◆ **WORK TO COMPLETE**: An exact transcript of all the records is the expected answer.

BEGIN DATA PROVIDED

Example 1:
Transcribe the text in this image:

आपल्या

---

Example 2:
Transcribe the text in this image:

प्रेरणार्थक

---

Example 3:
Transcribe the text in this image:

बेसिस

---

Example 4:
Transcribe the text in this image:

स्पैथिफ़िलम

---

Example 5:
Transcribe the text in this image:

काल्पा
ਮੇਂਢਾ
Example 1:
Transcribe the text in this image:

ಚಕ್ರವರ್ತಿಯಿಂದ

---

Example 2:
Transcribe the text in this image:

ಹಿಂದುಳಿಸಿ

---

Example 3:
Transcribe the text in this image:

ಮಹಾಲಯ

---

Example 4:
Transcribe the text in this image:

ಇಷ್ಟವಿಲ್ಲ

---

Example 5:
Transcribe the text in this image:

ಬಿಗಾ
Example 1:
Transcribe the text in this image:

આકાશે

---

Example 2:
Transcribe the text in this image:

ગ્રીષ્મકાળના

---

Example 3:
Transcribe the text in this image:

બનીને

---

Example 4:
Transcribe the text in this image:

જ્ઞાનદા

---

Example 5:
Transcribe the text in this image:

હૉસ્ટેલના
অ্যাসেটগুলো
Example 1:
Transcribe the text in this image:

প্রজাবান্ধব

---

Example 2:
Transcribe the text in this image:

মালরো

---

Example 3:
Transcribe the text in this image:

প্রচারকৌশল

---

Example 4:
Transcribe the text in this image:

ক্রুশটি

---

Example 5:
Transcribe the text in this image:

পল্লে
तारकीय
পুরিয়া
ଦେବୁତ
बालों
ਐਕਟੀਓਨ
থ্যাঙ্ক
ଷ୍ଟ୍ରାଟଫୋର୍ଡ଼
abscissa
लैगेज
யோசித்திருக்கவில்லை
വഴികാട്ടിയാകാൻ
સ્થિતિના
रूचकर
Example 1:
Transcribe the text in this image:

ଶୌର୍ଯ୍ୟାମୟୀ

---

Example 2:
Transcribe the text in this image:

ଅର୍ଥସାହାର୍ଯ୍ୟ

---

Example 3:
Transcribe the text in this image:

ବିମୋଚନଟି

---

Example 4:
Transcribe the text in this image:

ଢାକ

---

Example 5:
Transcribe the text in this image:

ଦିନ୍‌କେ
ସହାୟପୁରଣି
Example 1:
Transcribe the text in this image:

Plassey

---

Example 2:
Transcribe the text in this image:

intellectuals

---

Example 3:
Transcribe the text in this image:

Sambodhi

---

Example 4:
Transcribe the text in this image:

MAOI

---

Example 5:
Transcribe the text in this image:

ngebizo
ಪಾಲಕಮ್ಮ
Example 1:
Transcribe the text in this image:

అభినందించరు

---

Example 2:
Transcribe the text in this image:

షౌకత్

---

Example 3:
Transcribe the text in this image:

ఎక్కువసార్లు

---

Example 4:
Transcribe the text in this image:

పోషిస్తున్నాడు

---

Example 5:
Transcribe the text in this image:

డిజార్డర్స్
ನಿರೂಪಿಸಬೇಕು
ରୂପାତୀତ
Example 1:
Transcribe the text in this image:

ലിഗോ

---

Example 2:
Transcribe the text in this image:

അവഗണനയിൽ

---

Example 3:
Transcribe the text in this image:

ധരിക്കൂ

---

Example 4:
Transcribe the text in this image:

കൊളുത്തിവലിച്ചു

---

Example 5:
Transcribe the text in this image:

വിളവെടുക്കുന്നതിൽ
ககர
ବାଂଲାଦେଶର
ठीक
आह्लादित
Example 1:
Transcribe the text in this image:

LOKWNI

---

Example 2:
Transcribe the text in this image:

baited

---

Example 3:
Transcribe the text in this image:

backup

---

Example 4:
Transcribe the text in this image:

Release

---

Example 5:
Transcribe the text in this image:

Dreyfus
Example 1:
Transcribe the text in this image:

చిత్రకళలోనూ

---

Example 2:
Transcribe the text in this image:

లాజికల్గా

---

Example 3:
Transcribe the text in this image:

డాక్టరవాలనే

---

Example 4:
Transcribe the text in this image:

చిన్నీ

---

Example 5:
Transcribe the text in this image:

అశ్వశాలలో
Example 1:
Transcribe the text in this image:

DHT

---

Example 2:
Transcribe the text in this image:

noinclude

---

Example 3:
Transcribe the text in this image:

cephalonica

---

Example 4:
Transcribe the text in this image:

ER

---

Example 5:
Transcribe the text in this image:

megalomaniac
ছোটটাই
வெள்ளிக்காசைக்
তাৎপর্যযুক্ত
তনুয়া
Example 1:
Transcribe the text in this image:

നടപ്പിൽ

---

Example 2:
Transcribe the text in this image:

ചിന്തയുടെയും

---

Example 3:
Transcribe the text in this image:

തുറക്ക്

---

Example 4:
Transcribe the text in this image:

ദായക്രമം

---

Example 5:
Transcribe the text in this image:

END DATA PROVIDED

◆ **REPLY**:
Example 1:
Transcribe the text in this image:

आपल्या

---

Example 2:
Transcribe the text in this image:

प्रेरणार्थक

---

Example 3:
Transcribe the text in this image:

बेसिस

---

Example 4:
Transcribe the text in this image:

स्पैथिफ़िलम

---

Example 5:
Transcribe the text in this image:

काल्पा
ਮੇਂਢਾ
Example 1:
Transcribe the text in this image:

ಚಕ್ರವರ್ತಿಯಿಂದ

---

Example 2:
Transcribe the text in this image:

ಹಿಂದುಳಿಸಿ

---

Example 3:
Transcribe the text in this image:

ಮಹಾಲಯ

---

Example 4:
Transcribe the text in this image:

ಇಷ್ಟವಿಲ್ಲ

---

Example 5:
Transcribe the text in this image:

ಬಿಗಾ
Example 1:
Transcribe the text in this image:

આકાશે

---

Example 2:
Transcribe the text in this image:

ગ્રીષ્મકાળના

---

Example 3:
Transcribe the text in this image:

બનીને

---

Example 4:
Transcribe the text in this image:

જ્ઞાનદા

---

Example 5:
Transcribe the text in this image:

હૉસ્ટેલના
অ্যাসেটগুলো
Example 1:
Transcribe the text in this image:

প্রজাবান্ধব

---

Example 2:
Transcribe the text in this image:

মালরো

---

Example 3:
Transcribe the text in this image:

প্রচারকৌশল

---

Example 4:
Transcribe the text in this image:

ক্রুশটি

---

Example 5:
Transcribe the text in this image:

পল্লে
तारकीय
পুরিয়া
ଦେବୁତ
बालों
ਐਕਟੀਓਨ
থ্যাঙ্ক
ଷ୍ଟ୍ରାଟଫୋର୍ଡ଼
abscissa
लैगेज
யோசித்திருக்கவில்லை
വഴികാട്ടിയാകാൻ
સ્થિતિના
रूचकर
Example 1:
Transcribe the text in this image:

ଶୌର୍ଯ୍ୟାମୟୀ

---

Example 2:
Transcribe the text in this image:

ଅର୍ଥସାହାର୍ଯ୍ୟ

---

Example 3:
Transcribe the text in this image:

ବିମୋଚନଟି

---

Example 4:
Transcribe the text in this image:

ଢାକ

---

Example 5:
Transcribe the text in this image:

ଦିନ୍‌କେ
ସହାୟପୁରଣି
Example 1:
Transcribe the text in this image:

Plassey

---

Example 2:
Transcribe the text in this image:

intellectuals

---

Example 3:
Transcribe the text in this image:

Sambodhi

---

Example 4:
Transcribe the text in this image:

MAOI

---

Example 5:
Transcribe the text in this image:

ngebizo
ಪಾಲಕಮ್ಮ
Example 1:
Transcribe the text in this image:

అభినందించరు

---

Example 2:
Transcribe the text in this image:

షౌకత్

---

Example 3:
Transcribe the text in this image:

ఎక్కువసార్లు

---

Example 4:
Transcribe the text in this image:

పోషిస్తున్నాడు

---

Example 5:
Transcribe the text in this image:

డిజార్డర్స్
ನಿರೂಪಿಸಬೇಕು
ରୂପାତୀତ
Example 1:
Transcribe the text in this image:

ലിഗോ

---

Example 2:
Transcribe the text in this image:

അവഗണനയിൽ

---

Example 3:
Transcribe the text in this image:

ധരിക്കൂ

---

Example 4:
Transcribe the text in this image:

കൊളുത്തിവലിച്ചു

---

Example 5:
Transcribe the text in this image:

വിളവെടുക്കുന്നതിൽ
ககர
ବାଂଲାଦେଶର
ठीक
आह्लादित
Example 1:
Transcribe the text in this image:

LOKWNI

---

Example 2:
Transcribe the text in this image:

baited

---

Example 3:
Transcribe the text in this image:

backup

---

Example 4:
Transcribe the text in this image:

Release

---

Example 5:
Transcribe the text in this image:

Dreyfus
Example 1:
Transcribe the text in this image:

చిత్రకళలోనూ

---

Example 2:
Transcribe the text in this image:

లాజికల్గా

---

Example 3:
Transcribe the text in this image:

డాక్టరవాలనే

---

Example 4:
Transcribe the text in this image:

చిన్నీ

---

Example 5:
Transcribe the text in this image:

అశ్వశాలలో
Example 1:
Transcribe the text in this image:

DHT

---

Example 2:
Transcribe the text in this image:

noinclude

---

Example 3:
Transcribe the text in this image:

cephalonica

---

Example 4:
Transcribe the text in this image:

ER

---

Example 5:
Transcribe the text in this image:

megalomaniac
ছোটটাই
வெள்ளிக்காசைக்
তাৎপর্যযুক্ত
তনুয়া
Example 1:
Transcribe the text in this image:

നടപ്പിൽ

---

Example 2:
Transcribe the text in this image:

ചിന്തയുടെയും

---

Example 3:
Transcribe the text in this image:

തുറക്ക്

---

Example 4:
Transcribe the text in this image:

ദായക്രമം

---

Example 5:
Transcribe the text in this image:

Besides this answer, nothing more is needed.